Studio album by Gary Allan
- Released: March 9, 2010
- Recorded: 2009–2010
- Studio: The Tracking Room, Starstruck Studios, House of Nadia, Little Big Sound Studio and Charlie's Place (Nashville, Tennessee); Fonogenic Studios (Van Nuys, California);
- Genre: Country
- Length: 39:01
- Label: MCA Nashville
- Producer: Gary Allan Greg Droman Mark Wright;

Gary Allan chronology
| Living Hard (2007) | Get Off on the Pain (2010) | Icon (2012) |

Singles from Get Off on the Pain
- "Today" Released: June 29, 2009; "Get Off on the Pain" Released: March 15, 2010; "Kiss Me When I'm Down" Released: September 27, 2010;

= Get Off on the Pain =

Get Off on the Pain is the eighth studio album by American country music artist Gary Allan. It was released on March 9, 2010, via MCA Nashville. The album's first single, "Today", was released in June 2009 and was a Top 20 hit. Its second single, the title track, was released on March 15, 2010 and debuted at number 42 on the U.S. Billboard Hot Country Songs chart, and was also a Top 20 Hit. The third single "Kiss Me When I'm Down" was released in September 2010, peaking at #38 on the Hot Country Songs Chart. It became his first album to not produce a Top 10 Hit on the Hot Country Songs Chart.

==Promotion==
On August 24, 2009, Allan announced his "Get Off on the Pain tour," in promotion of the album. The 25-city tour started on October 14 in Chicago, Illinois, and concluded on December 31 in Las Vegas, Nevada. Special guests on the tour included Justin Moore, Eli Young Band, Jack Ingram, and Stoney LaRue.

==Singles==
The first single from the album, "Today," was released on June 29, 2009. The music video for the single was filmed live during a performance from his Get Off on the Pain Tour.

The title track was released as the album's second single in March 2010. It debuted at number 42 on the U.S. Billboard Hot Country Songs chart, and peaked at number 18.

The third and final single from the album, "Kiss Me When I'm Down", was released in September 2010. It peaked at number 38 on the country charts.

==Reception==

===Commercial===
Get Off on the Pain debuted at number two on the U.S. Billboard Top Country Albums and number five on the U.S. Billboard 200, selling 65,000 copies in its first week of release. In its second week of release, the album dropped to number sixteen on the Billboard 200 selling 24,341 copies. In its third week of release, the album dropped to number twenty-four on the Billboard 200 selling 15,555 copies. As of August 2010, the album sold 200,395 copies in the U.S.

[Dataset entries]
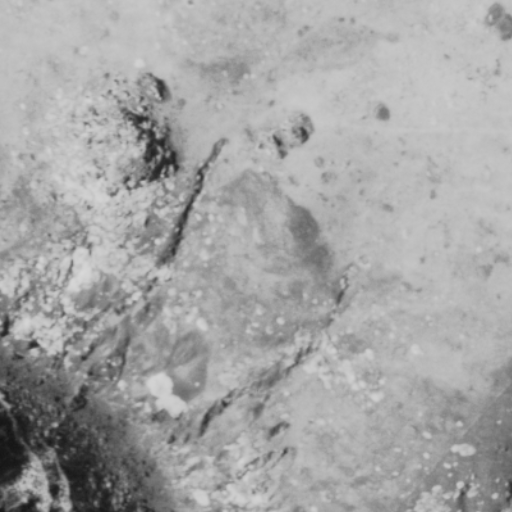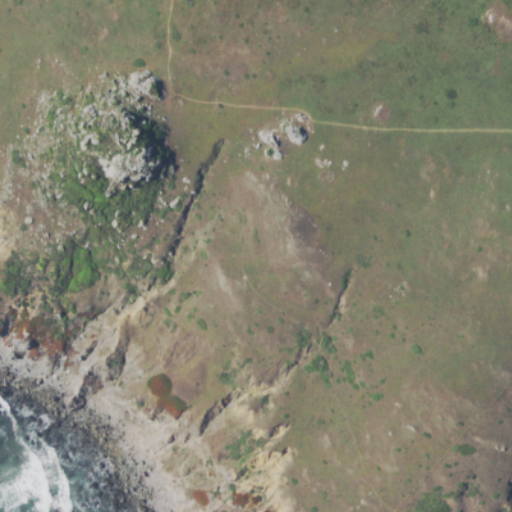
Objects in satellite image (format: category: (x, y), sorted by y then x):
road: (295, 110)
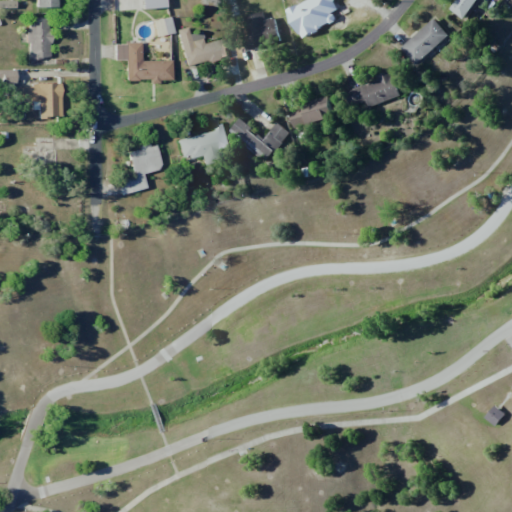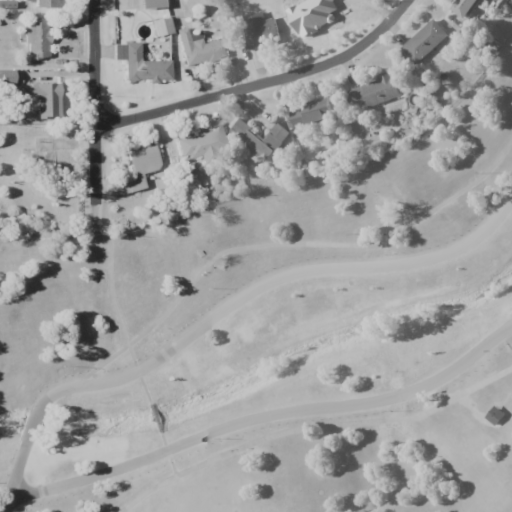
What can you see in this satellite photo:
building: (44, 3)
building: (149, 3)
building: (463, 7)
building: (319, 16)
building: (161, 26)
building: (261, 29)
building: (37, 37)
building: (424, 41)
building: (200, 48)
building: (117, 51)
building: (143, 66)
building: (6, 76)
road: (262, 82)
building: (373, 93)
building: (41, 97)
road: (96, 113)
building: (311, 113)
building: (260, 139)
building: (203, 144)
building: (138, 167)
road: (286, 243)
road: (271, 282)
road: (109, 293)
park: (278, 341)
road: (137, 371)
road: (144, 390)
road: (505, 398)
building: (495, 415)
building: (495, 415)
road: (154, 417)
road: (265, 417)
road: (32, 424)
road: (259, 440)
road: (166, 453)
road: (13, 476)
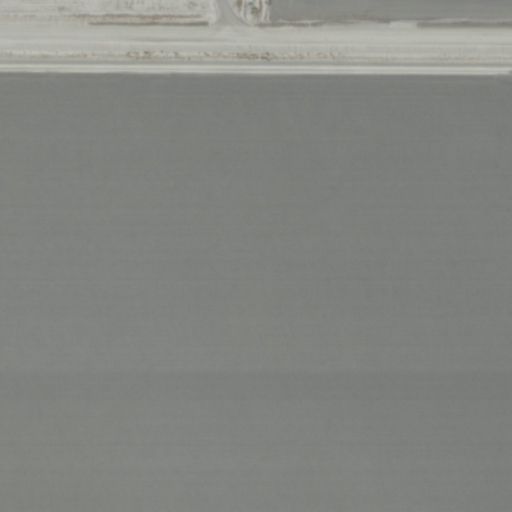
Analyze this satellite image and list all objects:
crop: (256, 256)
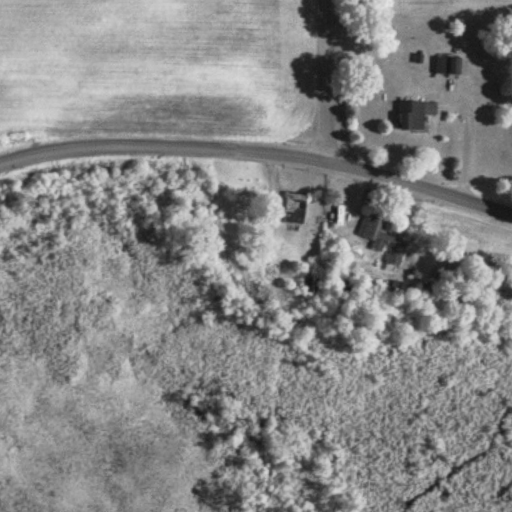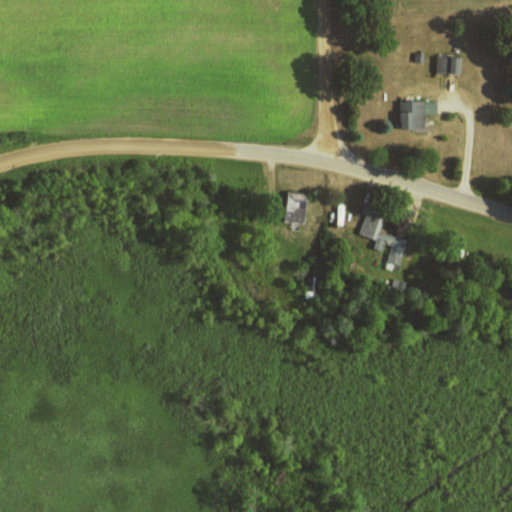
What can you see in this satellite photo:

- EXERCISE TASK -
Using the article on Get Off on the Pain, decide whether each statement agrees with it: (a) the album's promotional tour began in Chicago and ended in Las Vegas; (b) the title track peaked at number 42 on the Hot Country Songs chart; (c) the album debuted at number one on the Top Country Albums chart. Answer yes or no for each and quote the words that decide it. Rely only on the article about the album.

- ANSWER IN FULL -
(a) Yes: "The 25-city tour started on October 14 in Chicago, Illinois, and concluded on December 31 in Las Vegas, Nevada."
(b) No: "It debuted at number 42 on the U.S. Billboard Hot Country Songs chart, and peaked at number 18."
(c) No: "Get Off on the Pain debuted at number two on the U.S. Billboard Top Country Albums"